Supplied information below:
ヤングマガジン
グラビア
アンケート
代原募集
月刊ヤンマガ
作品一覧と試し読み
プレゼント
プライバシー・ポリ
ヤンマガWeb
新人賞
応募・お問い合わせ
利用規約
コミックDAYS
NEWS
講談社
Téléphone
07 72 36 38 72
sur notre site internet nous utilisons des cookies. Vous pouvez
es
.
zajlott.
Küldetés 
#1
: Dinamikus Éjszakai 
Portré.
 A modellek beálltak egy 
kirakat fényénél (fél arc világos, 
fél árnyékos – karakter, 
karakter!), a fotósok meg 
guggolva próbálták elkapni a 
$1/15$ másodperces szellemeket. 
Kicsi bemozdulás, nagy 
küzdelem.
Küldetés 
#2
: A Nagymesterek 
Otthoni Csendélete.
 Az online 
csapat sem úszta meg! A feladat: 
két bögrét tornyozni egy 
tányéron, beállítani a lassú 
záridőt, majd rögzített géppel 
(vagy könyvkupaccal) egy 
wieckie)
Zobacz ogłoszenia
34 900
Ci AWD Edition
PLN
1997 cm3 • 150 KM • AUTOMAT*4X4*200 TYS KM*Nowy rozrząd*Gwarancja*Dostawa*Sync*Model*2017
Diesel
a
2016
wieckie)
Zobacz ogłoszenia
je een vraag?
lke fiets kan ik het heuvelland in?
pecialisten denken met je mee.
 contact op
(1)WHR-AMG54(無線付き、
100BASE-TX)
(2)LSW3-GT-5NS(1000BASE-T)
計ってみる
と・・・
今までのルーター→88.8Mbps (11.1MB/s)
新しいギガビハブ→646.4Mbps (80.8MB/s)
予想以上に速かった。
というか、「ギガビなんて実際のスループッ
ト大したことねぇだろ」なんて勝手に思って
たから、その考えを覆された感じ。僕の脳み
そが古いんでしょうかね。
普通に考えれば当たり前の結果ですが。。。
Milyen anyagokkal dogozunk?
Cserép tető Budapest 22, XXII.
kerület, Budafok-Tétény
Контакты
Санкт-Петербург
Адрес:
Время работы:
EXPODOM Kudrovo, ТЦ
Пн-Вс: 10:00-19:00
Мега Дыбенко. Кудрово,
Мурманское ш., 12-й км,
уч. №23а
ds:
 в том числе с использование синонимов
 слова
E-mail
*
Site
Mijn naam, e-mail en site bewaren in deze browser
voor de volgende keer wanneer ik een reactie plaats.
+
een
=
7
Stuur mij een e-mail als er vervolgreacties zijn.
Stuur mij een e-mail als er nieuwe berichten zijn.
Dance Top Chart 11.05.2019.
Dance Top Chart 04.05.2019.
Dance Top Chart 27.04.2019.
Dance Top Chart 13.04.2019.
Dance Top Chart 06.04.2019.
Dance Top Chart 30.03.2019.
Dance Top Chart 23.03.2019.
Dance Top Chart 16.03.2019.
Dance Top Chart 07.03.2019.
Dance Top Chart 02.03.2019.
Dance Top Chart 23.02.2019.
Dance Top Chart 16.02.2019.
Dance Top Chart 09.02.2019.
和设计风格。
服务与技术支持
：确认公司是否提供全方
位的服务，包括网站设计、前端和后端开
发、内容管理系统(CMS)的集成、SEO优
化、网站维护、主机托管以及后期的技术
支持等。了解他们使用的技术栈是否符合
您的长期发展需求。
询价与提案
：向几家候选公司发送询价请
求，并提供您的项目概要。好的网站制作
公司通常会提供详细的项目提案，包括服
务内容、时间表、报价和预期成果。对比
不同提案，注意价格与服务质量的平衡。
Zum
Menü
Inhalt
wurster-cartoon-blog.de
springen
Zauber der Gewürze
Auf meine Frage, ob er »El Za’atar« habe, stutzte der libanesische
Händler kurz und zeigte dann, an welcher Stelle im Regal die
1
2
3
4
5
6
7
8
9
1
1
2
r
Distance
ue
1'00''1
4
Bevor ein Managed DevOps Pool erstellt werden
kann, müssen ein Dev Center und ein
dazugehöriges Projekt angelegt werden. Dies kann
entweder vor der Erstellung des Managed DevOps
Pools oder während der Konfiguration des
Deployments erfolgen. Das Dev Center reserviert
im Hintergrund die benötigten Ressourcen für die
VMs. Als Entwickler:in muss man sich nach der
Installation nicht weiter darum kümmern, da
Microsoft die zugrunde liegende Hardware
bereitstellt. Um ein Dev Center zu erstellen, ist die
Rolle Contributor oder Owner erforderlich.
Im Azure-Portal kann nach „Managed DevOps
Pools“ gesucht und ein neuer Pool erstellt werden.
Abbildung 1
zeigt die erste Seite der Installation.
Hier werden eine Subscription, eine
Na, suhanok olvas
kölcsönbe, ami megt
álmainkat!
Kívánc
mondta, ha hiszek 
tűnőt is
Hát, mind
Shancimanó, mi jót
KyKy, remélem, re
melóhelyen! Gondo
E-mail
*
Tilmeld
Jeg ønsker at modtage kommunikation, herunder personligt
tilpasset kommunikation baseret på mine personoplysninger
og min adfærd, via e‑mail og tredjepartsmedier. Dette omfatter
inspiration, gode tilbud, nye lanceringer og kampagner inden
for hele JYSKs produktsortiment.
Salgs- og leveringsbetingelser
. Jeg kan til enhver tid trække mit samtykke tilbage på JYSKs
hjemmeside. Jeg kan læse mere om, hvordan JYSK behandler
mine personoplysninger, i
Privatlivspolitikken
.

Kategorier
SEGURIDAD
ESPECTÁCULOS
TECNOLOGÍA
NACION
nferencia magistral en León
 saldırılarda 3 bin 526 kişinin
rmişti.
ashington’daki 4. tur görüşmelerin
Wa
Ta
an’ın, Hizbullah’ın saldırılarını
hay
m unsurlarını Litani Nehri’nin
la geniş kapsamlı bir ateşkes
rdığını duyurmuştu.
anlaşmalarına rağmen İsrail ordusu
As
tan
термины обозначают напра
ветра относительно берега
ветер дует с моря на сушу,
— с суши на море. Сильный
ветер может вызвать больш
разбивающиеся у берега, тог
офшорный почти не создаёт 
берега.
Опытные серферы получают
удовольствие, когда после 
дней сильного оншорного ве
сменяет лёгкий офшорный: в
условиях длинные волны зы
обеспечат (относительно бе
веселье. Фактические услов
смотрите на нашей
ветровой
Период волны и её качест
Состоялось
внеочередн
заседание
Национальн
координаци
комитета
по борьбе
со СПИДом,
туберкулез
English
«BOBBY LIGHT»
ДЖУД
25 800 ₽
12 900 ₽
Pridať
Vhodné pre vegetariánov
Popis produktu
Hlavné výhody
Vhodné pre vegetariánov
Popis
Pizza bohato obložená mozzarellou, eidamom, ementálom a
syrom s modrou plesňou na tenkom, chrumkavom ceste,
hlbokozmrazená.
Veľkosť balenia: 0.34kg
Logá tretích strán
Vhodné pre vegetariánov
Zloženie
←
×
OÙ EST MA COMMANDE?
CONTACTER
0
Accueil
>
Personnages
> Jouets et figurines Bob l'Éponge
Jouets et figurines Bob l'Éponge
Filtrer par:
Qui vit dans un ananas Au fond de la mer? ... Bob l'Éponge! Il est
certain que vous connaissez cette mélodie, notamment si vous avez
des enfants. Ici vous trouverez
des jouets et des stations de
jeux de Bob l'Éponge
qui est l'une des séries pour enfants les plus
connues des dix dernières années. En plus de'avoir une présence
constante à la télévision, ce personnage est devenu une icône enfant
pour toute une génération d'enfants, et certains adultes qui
End of Supplied information.
Exercise:
In the entries above, how many lines contain the word "karakter"? Answer with the number only.

Task output:
2